Runway Australian Experimental Art
- Front cover of the 15th issue of Runway featuring the work "I TRUSTED YOU" by Australian artist Agatha Gothe-Snape.
- Editorial Board: Ally Bisshop Miriam Kelly David Greenhalgh Sophie Harrington Siân McIntyre Laura McLean
- Categories: Artistic research
- Frequency: Triannual
- Format: Online
- Publisher: Invisible Inc.
- First issue: 2002; 23 years ago
- Country: Australia
- Based in: Sydney, AU
- Language: English
- Website: runway.org.au
- ISSN: 1448-8000 (print) 2203-5869 (web)
- OCLC: 223534699

= Runway Australian Experimental Art =

Australian experimental art journal

Runway Australian Experimental Art is an independent Australian experimental art journal run by a collective of Sydney-based and internationally based artists, writers and Curators.

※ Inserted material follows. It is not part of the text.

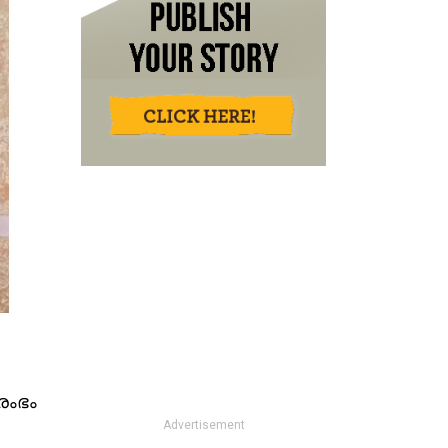
രംഭം
Advertisement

The first issue of the journal was published in 2002 by the Australian artist-run initiative Invisible Inc. Runway was published exclusively in print until it was relaunched at the end of 2013 as an ejournal. In 2015, The Art Life described the editorial board at the time as troublemakers "crowding at the edges" of its annual list of the 50 most powerful people in Australian art.